**ACTIVITY**
Print them exactly: the lines from the beginning of the entries below through the line that contains "3: (357, 276, 4.43)", and only those, with the pictures left out.
[SUPPLIED ENTRIES Boundary: Start]
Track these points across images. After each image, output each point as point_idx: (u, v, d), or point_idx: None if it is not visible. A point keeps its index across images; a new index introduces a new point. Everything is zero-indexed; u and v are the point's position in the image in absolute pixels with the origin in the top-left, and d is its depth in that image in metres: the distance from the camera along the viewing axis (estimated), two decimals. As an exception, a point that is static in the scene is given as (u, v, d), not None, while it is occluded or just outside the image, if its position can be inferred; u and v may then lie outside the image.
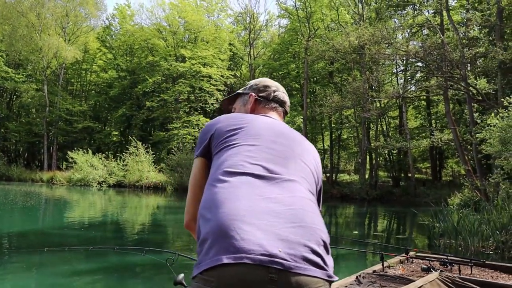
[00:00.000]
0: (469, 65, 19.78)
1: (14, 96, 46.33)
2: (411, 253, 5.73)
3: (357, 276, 4.43)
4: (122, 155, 34.07)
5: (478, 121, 18.68)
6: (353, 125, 32.51)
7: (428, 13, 26.59)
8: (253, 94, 1.74)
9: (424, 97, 32.12)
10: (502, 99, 12.64)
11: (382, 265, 5.07)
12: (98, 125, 44.90)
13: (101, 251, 8.40)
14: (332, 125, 36.17)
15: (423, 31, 31.07)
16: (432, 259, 5.44)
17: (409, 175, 31.04)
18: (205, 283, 1.11)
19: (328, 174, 34.87)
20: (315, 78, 38.23)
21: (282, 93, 1.78)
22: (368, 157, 33.18)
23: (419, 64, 28.94)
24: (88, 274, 6.98)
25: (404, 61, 32.91)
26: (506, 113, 11.44)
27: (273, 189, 1.27)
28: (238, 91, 1.82)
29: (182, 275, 1.77)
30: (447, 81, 17.67)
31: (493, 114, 11.81)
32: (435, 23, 21.45)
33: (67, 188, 30.91)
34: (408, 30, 30.43)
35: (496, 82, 17.39)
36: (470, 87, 16.67)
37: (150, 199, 24.88)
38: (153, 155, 34.24)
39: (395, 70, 36.67)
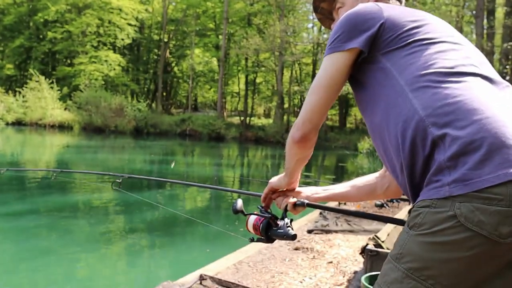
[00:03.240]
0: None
1: None
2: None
3: (320, 212, 4.43)
4: (22, 89, 31.12)
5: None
6: (272, 69, 32.59)
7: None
8: None
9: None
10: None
11: (339, 203, 5.28)
12: (-11, 56, 40.26)
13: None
14: (248, 68, 35.95)
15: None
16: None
17: (320, 120, 32.35)
18: (488, 202, 0.92)
19: (242, 118, 35.06)
20: (232, 20, 37.25)
21: None
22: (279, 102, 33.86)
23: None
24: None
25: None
26: None
27: (506, 95, 1.08)
28: None
29: (240, 201, 1.45)
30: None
31: None
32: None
33: (-45, 125, 27.77)
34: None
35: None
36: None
37: (55, 138, 23.25)
38: (58, 92, 31.74)
39: (311, 17, 37.08)
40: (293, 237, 1.37)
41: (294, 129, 1.27)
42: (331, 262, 3.91)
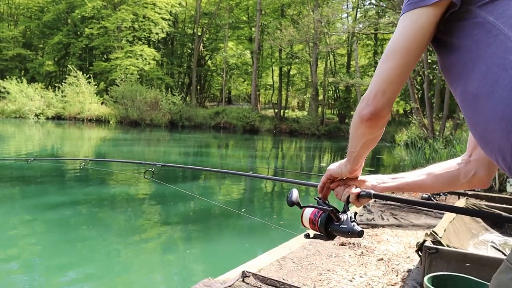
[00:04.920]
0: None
1: None
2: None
3: (365, 205, 4.20)
4: (61, 85, 31.94)
5: (429, 61, 18.87)
6: (306, 60, 32.10)
7: None
8: None
9: (373, 36, 32.16)
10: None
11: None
12: (30, 53, 41.43)
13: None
14: (282, 60, 35.56)
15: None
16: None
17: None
18: None
19: (276, 110, 34.78)
20: (265, 11, 36.90)
21: None
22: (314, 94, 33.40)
23: (373, 1, 28.71)
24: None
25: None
26: None
27: None
28: None
29: (296, 191, 1.23)
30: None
31: None
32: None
33: (0, 121, 28.77)
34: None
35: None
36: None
37: (93, 132, 23.69)
38: (95, 86, 32.44)
39: (345, 6, 36.36)
40: (360, 233, 1.13)
41: (363, 104, 1.03)
42: (381, 259, 3.63)
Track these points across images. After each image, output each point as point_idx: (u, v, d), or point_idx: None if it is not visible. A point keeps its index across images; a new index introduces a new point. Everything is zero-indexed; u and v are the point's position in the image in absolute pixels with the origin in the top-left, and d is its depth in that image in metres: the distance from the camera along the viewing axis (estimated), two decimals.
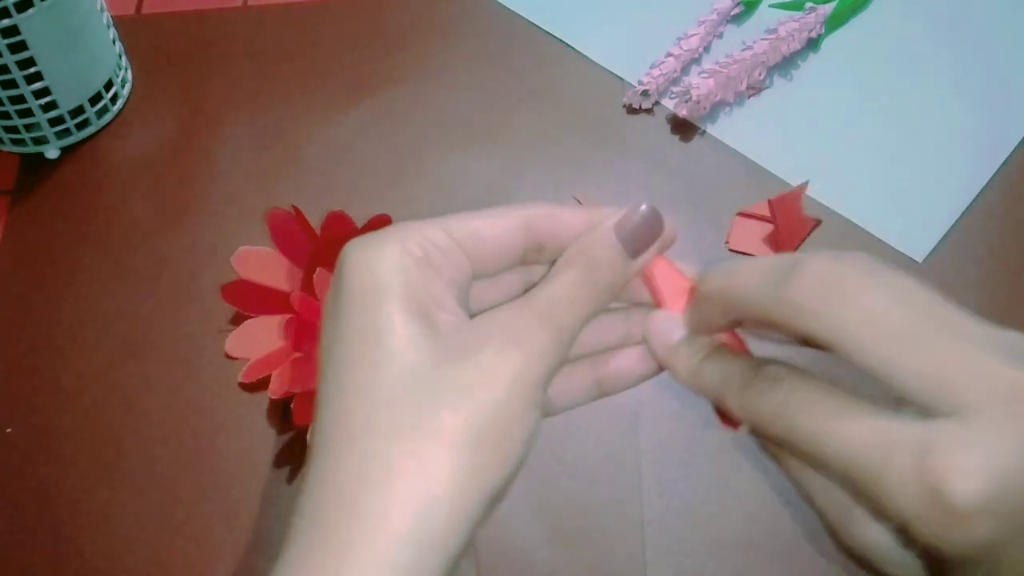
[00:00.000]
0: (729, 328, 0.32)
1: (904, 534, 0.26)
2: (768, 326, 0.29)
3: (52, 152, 0.64)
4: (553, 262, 0.31)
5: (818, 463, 0.28)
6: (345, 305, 0.28)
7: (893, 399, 0.27)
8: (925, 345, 0.26)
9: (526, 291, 0.32)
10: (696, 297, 0.31)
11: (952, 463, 0.24)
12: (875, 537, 0.29)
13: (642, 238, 0.31)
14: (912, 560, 0.29)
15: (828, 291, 0.27)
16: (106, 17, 0.64)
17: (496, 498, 0.27)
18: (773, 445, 0.31)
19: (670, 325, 0.32)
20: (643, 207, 0.31)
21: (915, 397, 0.26)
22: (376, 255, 0.28)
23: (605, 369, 0.33)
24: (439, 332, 0.27)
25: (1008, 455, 0.24)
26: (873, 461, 0.26)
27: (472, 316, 0.30)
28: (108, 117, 0.66)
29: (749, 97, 0.65)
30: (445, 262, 0.29)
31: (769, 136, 0.63)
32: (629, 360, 0.33)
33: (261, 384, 0.54)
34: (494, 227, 0.30)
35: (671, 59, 0.65)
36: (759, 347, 0.33)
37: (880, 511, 0.26)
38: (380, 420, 0.26)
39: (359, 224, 0.55)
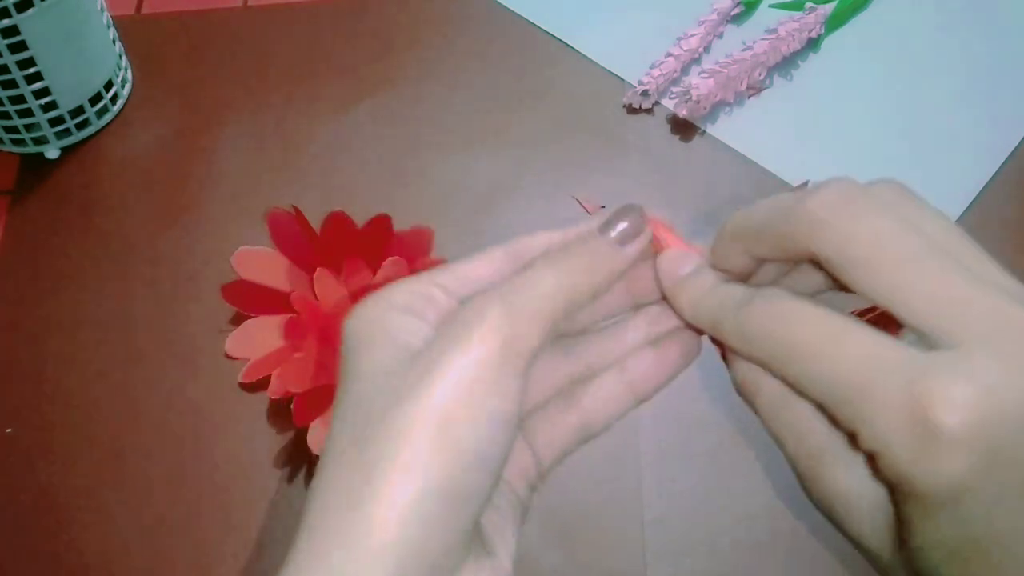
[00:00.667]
0: (749, 271, 0.31)
1: (875, 466, 0.27)
2: (785, 257, 0.29)
3: (52, 152, 0.64)
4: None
5: (805, 382, 0.27)
6: (341, 364, 0.30)
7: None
8: (933, 275, 0.26)
9: None
10: (716, 237, 0.31)
11: (943, 391, 0.24)
12: (845, 484, 0.30)
13: (626, 223, 0.31)
14: (878, 512, 0.29)
15: (843, 206, 0.27)
16: (106, 17, 0.64)
17: (462, 486, 0.27)
18: (752, 383, 0.31)
19: (680, 259, 0.32)
20: (628, 208, 0.31)
21: (917, 326, 0.26)
22: (362, 316, 0.30)
23: (581, 406, 0.33)
24: (415, 348, 0.29)
25: (1001, 393, 0.24)
26: (863, 380, 0.26)
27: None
28: (108, 117, 0.66)
29: (749, 97, 0.65)
30: (429, 308, 0.30)
31: (769, 136, 0.63)
32: (605, 387, 0.33)
33: (261, 384, 0.54)
34: (477, 265, 0.31)
35: (671, 59, 0.65)
36: None
37: (858, 437, 0.26)
38: (358, 428, 0.28)
39: (359, 224, 0.55)
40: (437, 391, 0.27)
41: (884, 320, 0.32)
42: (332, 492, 0.27)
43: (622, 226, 0.31)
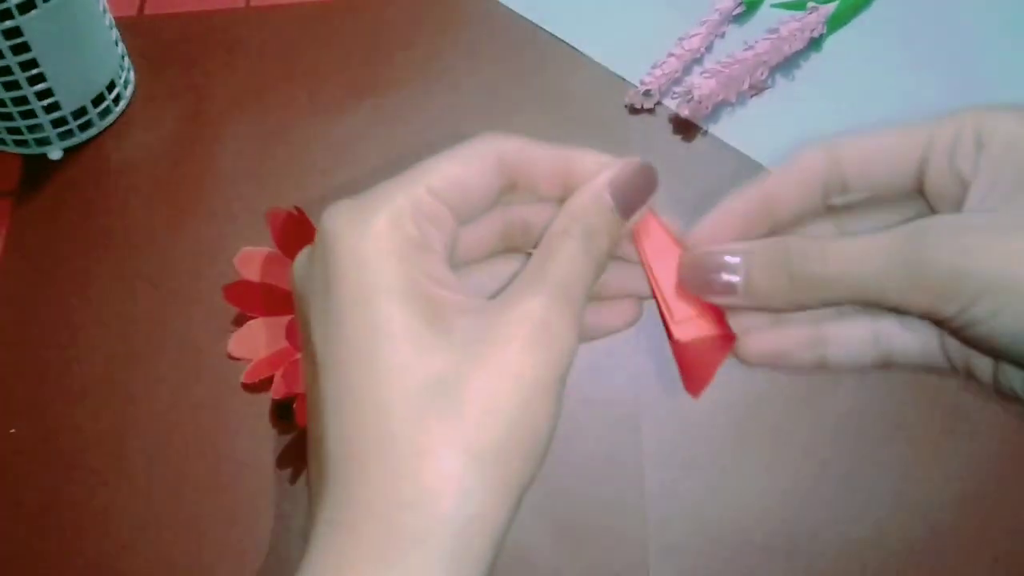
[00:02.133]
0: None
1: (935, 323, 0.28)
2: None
3: (55, 153, 0.64)
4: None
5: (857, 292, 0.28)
6: (339, 301, 0.26)
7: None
8: None
9: (505, 239, 0.31)
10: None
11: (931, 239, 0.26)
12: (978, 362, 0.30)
13: (636, 197, 0.30)
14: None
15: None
16: (108, 18, 0.64)
17: (524, 497, 0.26)
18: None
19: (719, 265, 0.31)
20: (637, 162, 0.30)
21: None
22: (371, 242, 0.26)
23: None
24: (455, 330, 0.26)
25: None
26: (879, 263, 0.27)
27: (452, 268, 0.29)
28: (111, 118, 0.66)
29: (751, 97, 0.65)
30: (436, 233, 0.27)
31: (771, 136, 0.63)
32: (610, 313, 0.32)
33: (263, 385, 0.54)
34: (474, 174, 0.29)
35: (673, 59, 0.65)
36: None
37: (899, 308, 0.27)
38: (404, 436, 0.25)
39: None
40: (504, 397, 0.25)
41: None
42: (364, 511, 0.25)
43: (629, 194, 0.29)
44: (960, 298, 0.26)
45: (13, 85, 0.60)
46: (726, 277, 0.30)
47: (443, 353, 0.26)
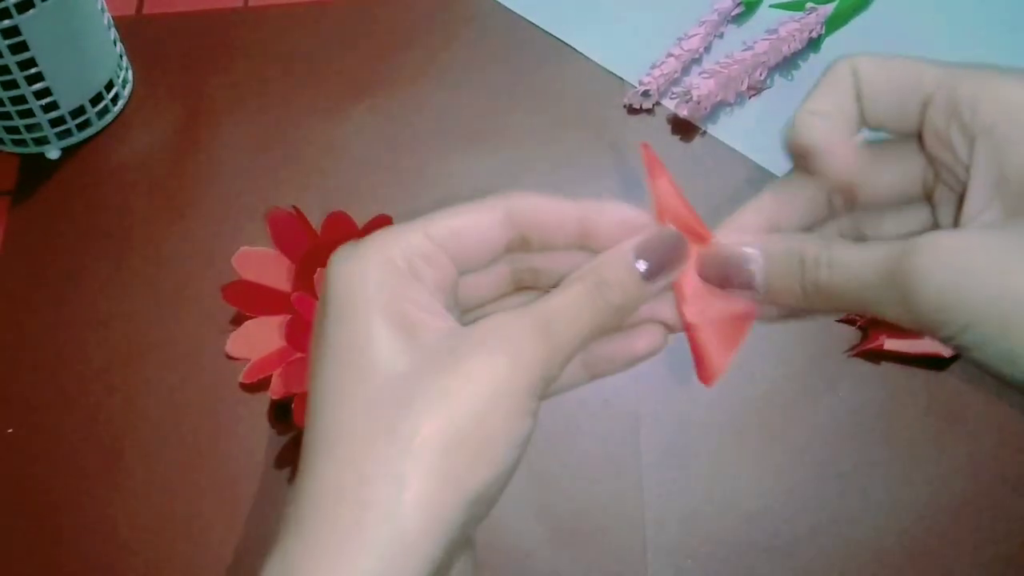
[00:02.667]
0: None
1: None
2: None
3: (53, 152, 0.64)
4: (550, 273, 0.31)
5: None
6: (331, 318, 0.28)
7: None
8: None
9: (515, 283, 0.32)
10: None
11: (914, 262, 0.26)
12: None
13: (663, 263, 0.30)
14: None
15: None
16: (107, 18, 0.64)
17: (480, 502, 0.27)
18: None
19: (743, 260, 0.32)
20: (669, 230, 0.30)
21: None
22: (359, 268, 0.28)
23: (596, 351, 0.32)
24: (424, 342, 0.27)
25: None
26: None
27: (463, 311, 0.30)
28: (109, 117, 0.66)
29: (750, 97, 0.65)
30: (428, 269, 0.29)
31: (770, 136, 0.63)
32: (631, 342, 0.32)
33: (262, 384, 0.54)
34: (476, 225, 0.30)
35: (672, 59, 0.65)
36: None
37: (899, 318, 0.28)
38: (357, 428, 0.26)
39: (359, 224, 0.55)
40: (465, 400, 0.26)
41: (884, 320, 0.32)
42: (340, 490, 0.26)
43: (656, 259, 0.30)
44: (948, 327, 0.26)
45: (11, 84, 0.60)
46: (747, 273, 0.31)
47: (409, 358, 0.27)
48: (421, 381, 0.27)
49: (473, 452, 0.26)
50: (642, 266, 0.29)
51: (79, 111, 0.64)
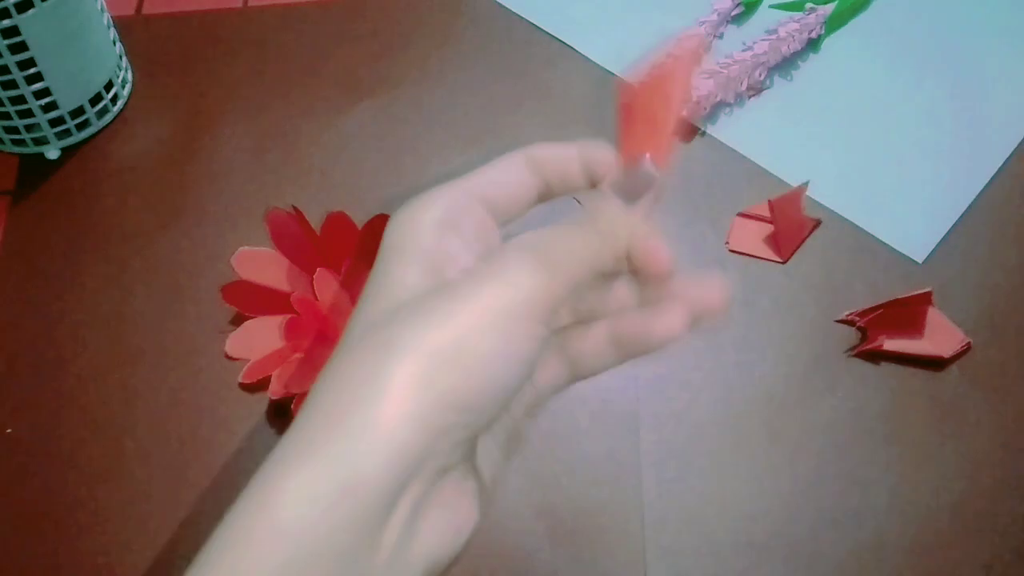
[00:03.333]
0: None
1: None
2: None
3: (52, 152, 0.64)
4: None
5: None
6: (379, 262, 0.32)
7: None
8: None
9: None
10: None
11: None
12: None
13: (635, 194, 0.34)
14: None
15: None
16: (107, 18, 0.64)
17: (468, 410, 0.29)
18: None
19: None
20: (639, 167, 0.34)
21: None
22: (408, 217, 0.32)
23: (571, 351, 0.35)
24: (443, 277, 0.31)
25: None
26: None
27: None
28: (108, 118, 0.66)
29: (749, 98, 0.65)
30: (465, 219, 0.32)
31: (769, 137, 0.63)
32: (591, 338, 0.35)
33: (261, 385, 0.54)
34: (505, 175, 0.34)
35: None
36: None
37: None
38: (357, 342, 0.30)
39: (359, 224, 0.55)
40: (463, 317, 0.29)
41: (884, 320, 0.32)
42: (338, 387, 0.29)
43: (631, 182, 0.34)
44: None
45: (10, 84, 0.60)
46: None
47: (425, 286, 0.31)
48: (425, 303, 0.29)
49: (463, 362, 0.28)
50: (618, 199, 0.34)
51: (78, 111, 0.64)
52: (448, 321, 0.29)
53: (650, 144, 0.35)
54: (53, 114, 0.62)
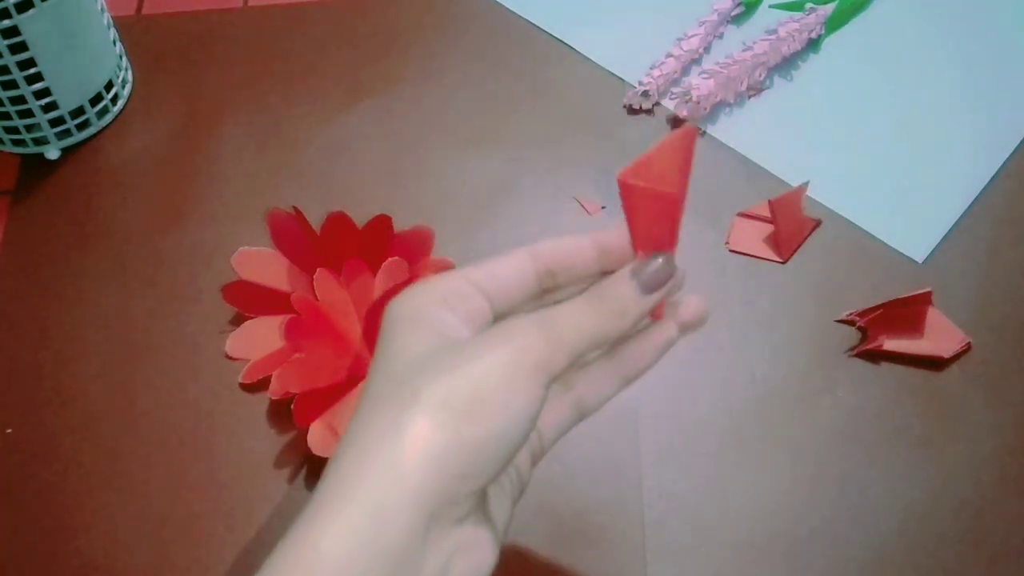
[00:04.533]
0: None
1: None
2: None
3: (52, 152, 0.64)
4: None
5: None
6: (385, 330, 0.35)
7: None
8: None
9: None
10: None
11: None
12: None
13: (656, 284, 0.35)
14: None
15: None
16: (107, 18, 0.64)
17: (481, 455, 0.32)
18: None
19: None
20: (659, 259, 0.36)
21: None
22: (411, 297, 0.35)
23: (576, 389, 0.39)
24: (450, 340, 0.34)
25: None
26: None
27: (496, 319, 0.36)
28: (108, 118, 0.66)
29: (749, 98, 0.65)
30: (461, 304, 0.35)
31: (769, 137, 0.63)
32: (594, 372, 0.39)
33: (261, 385, 0.54)
34: (505, 263, 0.36)
35: (671, 60, 0.65)
36: None
37: None
38: (375, 393, 0.33)
39: (359, 224, 0.55)
40: (473, 371, 0.32)
41: (884, 320, 0.32)
42: (364, 433, 0.32)
43: (651, 274, 0.35)
44: None
45: (11, 84, 0.60)
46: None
47: (436, 345, 0.34)
48: (440, 359, 0.33)
49: (467, 410, 0.31)
50: (638, 285, 0.35)
51: (79, 111, 0.64)
52: (460, 374, 0.32)
53: (662, 238, 0.35)
54: (53, 114, 0.62)
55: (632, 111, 0.65)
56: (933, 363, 0.54)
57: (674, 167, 0.34)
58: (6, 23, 0.57)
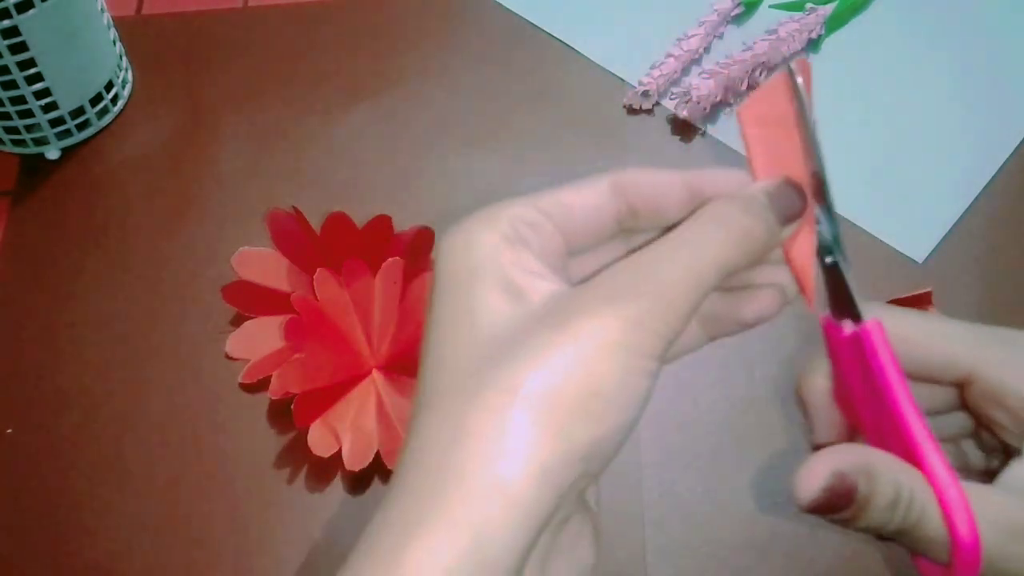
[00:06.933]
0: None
1: None
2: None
3: (53, 153, 0.64)
4: (659, 230, 0.30)
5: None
6: (440, 290, 0.28)
7: None
8: None
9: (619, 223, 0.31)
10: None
11: None
12: None
13: (792, 206, 0.30)
14: None
15: None
16: (107, 18, 0.64)
17: (591, 459, 0.26)
18: None
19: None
20: (792, 183, 0.30)
21: None
22: (466, 239, 0.28)
23: (715, 309, 0.31)
24: (531, 304, 0.27)
25: None
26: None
27: (570, 255, 0.30)
28: (109, 118, 0.66)
29: None
30: (534, 235, 0.28)
31: None
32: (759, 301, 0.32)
33: (262, 385, 0.54)
34: (582, 195, 0.30)
35: (671, 60, 0.65)
36: None
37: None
38: (459, 385, 0.26)
39: (359, 224, 0.55)
40: (577, 354, 0.25)
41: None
42: (447, 440, 0.26)
43: (789, 204, 0.30)
44: None
45: (11, 85, 0.60)
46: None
47: (515, 319, 0.27)
48: (527, 339, 0.26)
49: (580, 407, 0.25)
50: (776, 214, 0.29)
51: (79, 111, 0.64)
52: (561, 358, 0.25)
53: (789, 164, 0.30)
54: (53, 114, 0.62)
55: (632, 111, 0.65)
56: None
57: (796, 89, 0.29)
58: (6, 23, 0.57)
[SUPPLIED ENTRIES Boundary: End]
**EXERCISE RESPONSE**
Track these points across images. After each image, output each point as point_idx: (u, v, d), or point_idx: None if it is not visible. A point keeps its index across images; a new index introduces a new point. Everything is zero-indexed; u and v are the point's position in the image in absolute pixels with the origin in the top-left, and d is its depth in that image in metres: the distance from the camera along the viewing axis (estimated), two decimals. As an exception, a point that is static in the scene is given as (u, v, d), not None, while it is occluded or just outside the image, if its position can be inferred; u and v may then lie outside the image.
[00:00.000]
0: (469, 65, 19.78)
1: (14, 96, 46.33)
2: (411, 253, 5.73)
3: (357, 276, 4.43)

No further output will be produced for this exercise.